BEGIN
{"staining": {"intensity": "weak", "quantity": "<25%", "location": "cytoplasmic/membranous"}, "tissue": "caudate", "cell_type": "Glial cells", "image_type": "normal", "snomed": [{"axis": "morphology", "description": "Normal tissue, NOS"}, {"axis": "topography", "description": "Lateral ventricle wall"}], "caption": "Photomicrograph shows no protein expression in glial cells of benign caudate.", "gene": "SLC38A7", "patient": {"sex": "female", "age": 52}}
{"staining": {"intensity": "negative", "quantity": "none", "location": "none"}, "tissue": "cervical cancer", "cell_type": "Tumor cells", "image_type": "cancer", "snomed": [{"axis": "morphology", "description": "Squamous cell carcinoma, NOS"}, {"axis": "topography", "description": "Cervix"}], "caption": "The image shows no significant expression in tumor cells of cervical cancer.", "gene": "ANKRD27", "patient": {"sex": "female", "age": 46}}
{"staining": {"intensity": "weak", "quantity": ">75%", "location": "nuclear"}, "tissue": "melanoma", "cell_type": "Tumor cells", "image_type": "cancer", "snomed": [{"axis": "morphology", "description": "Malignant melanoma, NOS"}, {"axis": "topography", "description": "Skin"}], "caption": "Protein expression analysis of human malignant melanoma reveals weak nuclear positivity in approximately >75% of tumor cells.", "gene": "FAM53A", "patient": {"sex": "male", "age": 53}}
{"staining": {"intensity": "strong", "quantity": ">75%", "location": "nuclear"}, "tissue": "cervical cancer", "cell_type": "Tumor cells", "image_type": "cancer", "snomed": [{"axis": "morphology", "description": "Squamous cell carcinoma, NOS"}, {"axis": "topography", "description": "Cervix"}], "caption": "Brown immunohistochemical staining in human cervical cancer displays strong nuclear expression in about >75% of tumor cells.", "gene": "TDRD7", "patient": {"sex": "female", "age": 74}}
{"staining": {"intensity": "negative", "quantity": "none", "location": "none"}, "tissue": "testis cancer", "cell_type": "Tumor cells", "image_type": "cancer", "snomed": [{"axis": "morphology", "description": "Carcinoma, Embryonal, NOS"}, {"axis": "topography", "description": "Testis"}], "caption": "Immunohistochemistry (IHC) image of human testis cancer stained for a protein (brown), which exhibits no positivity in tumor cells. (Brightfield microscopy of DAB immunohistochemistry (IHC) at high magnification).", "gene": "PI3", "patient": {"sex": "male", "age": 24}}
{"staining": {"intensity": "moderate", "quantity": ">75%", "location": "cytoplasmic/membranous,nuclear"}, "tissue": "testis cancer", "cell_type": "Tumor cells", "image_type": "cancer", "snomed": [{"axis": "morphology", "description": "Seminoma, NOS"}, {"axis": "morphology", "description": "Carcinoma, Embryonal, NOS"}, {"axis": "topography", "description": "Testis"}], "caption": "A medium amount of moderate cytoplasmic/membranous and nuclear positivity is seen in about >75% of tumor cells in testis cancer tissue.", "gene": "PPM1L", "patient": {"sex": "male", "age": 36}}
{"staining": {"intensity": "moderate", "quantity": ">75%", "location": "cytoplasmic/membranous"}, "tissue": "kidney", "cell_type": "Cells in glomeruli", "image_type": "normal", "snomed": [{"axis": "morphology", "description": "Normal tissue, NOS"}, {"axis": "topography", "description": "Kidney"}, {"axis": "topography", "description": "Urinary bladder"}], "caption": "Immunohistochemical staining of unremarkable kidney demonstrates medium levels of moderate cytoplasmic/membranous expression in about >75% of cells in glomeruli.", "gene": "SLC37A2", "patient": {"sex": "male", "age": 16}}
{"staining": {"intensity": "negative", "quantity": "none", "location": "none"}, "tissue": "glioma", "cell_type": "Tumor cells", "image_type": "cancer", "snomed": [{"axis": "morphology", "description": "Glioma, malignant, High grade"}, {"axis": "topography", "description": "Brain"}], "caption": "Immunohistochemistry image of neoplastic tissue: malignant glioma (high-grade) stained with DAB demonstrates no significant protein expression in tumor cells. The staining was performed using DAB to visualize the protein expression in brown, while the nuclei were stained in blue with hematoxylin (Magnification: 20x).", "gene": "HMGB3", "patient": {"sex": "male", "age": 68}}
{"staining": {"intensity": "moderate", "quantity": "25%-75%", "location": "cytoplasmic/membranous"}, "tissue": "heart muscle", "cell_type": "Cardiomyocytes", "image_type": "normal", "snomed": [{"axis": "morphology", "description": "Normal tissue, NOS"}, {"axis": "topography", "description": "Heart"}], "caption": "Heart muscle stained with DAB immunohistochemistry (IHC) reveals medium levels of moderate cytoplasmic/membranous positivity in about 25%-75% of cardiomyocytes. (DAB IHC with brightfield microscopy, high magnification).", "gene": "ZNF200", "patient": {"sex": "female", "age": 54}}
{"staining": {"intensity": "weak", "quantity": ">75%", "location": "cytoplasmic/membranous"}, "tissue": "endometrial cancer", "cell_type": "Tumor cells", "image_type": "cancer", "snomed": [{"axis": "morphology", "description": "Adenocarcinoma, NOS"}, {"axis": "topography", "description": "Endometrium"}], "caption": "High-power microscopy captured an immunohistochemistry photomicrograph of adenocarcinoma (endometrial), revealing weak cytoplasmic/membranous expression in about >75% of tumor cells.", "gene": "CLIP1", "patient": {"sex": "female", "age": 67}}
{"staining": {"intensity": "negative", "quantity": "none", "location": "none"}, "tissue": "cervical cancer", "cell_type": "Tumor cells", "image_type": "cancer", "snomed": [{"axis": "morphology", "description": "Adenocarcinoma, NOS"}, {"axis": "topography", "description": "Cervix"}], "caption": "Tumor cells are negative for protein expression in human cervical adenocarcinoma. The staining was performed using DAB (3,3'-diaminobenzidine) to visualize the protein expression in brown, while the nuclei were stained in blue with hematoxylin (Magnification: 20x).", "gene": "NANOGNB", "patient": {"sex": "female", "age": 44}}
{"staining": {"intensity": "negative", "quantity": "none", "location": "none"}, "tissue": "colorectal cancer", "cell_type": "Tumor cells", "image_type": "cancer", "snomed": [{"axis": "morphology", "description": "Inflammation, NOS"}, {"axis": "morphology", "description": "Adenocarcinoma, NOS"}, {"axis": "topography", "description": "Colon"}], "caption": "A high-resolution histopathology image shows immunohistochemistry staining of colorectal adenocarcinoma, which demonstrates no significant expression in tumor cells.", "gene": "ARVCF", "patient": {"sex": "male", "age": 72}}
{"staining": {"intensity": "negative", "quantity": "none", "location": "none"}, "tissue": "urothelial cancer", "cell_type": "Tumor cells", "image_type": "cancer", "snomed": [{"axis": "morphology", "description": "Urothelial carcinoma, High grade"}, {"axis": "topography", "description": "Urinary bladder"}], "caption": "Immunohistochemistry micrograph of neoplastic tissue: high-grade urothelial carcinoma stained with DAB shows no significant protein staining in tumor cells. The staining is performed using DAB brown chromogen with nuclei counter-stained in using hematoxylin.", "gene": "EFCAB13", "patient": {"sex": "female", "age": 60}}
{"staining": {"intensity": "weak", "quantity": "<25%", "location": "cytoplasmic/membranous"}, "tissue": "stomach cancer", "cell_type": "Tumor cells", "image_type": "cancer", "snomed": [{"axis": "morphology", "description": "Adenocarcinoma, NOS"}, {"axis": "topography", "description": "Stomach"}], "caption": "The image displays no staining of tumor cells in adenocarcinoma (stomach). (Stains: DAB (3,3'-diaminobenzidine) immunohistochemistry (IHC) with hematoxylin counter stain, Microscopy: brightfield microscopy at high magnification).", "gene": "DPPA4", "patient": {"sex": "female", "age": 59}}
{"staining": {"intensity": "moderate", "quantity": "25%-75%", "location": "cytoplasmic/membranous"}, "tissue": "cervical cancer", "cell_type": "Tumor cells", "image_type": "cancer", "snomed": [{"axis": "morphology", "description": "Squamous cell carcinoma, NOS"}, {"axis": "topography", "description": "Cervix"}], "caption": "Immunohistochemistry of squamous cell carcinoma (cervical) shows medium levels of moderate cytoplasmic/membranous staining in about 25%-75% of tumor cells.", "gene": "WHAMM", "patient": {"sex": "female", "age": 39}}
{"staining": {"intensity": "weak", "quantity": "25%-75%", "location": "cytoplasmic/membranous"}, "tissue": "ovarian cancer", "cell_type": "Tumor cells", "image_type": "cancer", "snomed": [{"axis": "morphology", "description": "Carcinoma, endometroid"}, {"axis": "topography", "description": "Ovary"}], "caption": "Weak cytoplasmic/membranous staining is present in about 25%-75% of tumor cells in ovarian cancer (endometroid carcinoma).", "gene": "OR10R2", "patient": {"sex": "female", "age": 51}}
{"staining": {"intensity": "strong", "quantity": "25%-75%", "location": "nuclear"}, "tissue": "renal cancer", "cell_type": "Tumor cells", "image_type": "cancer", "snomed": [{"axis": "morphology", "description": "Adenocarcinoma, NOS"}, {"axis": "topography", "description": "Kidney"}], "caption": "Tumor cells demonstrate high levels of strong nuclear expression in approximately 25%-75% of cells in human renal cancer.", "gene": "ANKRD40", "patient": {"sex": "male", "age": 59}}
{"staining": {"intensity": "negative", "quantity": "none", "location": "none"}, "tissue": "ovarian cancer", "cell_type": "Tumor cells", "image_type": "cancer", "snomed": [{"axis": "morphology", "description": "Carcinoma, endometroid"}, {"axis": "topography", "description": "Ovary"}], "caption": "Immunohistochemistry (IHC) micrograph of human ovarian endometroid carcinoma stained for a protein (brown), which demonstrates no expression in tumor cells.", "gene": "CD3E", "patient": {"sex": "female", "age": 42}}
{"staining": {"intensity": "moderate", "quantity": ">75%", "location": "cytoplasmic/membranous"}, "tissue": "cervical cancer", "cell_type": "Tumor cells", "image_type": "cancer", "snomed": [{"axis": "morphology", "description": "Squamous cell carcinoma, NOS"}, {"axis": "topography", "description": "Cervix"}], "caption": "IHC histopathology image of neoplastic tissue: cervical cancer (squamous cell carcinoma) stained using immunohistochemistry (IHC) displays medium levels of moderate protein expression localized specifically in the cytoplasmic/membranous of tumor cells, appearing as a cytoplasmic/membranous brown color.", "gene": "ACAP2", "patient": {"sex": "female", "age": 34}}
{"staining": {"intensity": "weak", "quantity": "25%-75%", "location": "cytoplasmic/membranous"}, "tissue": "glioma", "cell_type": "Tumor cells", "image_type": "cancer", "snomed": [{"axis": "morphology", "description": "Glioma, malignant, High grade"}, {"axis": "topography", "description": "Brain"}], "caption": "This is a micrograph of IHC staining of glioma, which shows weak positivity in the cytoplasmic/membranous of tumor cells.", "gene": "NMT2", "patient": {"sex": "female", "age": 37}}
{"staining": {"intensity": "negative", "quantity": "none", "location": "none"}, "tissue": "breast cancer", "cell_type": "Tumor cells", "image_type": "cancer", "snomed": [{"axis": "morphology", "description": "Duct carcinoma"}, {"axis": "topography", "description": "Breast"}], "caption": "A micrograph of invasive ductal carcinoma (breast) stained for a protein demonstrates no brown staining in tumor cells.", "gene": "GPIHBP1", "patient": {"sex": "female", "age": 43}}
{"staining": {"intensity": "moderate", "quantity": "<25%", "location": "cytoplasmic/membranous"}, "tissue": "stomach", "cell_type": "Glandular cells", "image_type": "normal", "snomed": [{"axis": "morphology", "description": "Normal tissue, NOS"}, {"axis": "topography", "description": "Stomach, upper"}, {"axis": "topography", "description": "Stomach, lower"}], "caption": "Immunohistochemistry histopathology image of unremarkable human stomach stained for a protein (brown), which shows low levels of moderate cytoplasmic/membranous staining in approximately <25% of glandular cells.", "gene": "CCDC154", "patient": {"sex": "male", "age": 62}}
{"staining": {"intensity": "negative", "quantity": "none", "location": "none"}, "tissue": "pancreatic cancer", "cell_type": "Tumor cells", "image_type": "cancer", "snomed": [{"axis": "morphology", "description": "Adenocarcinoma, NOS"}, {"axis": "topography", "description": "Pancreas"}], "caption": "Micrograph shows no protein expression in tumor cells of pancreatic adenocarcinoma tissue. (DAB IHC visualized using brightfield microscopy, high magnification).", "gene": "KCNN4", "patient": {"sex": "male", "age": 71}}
END
TASK TO CARRY OUT => Your task is to retype the entries verbatim, starting with the line that holds "image shows no" and stopping after the line that holds "immunohistochemical staining in".

SOLUTION TO THE PROBLEM =>
{"staining": {"intensity": "negative", "quantity": "none", "location": "none"}, "tissue": "cervical cancer", "cell_type": "Tumor cells", "image_type": "cancer", "snomed": [{"axis": "morphology", "description": "Squamous cell carcinoma, NOS"}, {"axis": "topography", "description": "Cervix"}], "caption": "The image shows no significant expression in tumor cells of cervical cancer.", "gene": "ANKRD27", "patient": {"sex": "female", "age": 46}}
{"staining": {"intensity": "weak", "quantity": ">75%", "location": "nuclear"}, "tissue": "melanoma", "cell_type": "Tumor cells", "image_type": "cancer", "snomed": [{"axis": "morphology", "description": "Malignant melanoma, NOS"}, {"axis": "topography", "description": "Skin"}], "caption": "Protein expression analysis of human malignant melanoma reveals weak nuclear positivity in approximately >75% of tumor cells.", "gene": "FAM53A", "patient": {"sex": "male", "age": 53}}
{"staining": {"intensity": "strong", "quantity": ">75%", "location": "nuclear"}, "tissue": "cervical cancer", "cell_type": "Tumor cells", "image_type": "cancer", "snomed": [{"axis": "morphology", "description": "Squamous cell carcinoma, NOS"}, {"axis": "topography", "description": "Cervix"}], "caption": "Brown immunohistochemical staining in human cervical cancer displays strong nuclear expression in about >75% of tumor cells.", "gene": "TDRD7", "patient": {"sex": "female", "age": 74}}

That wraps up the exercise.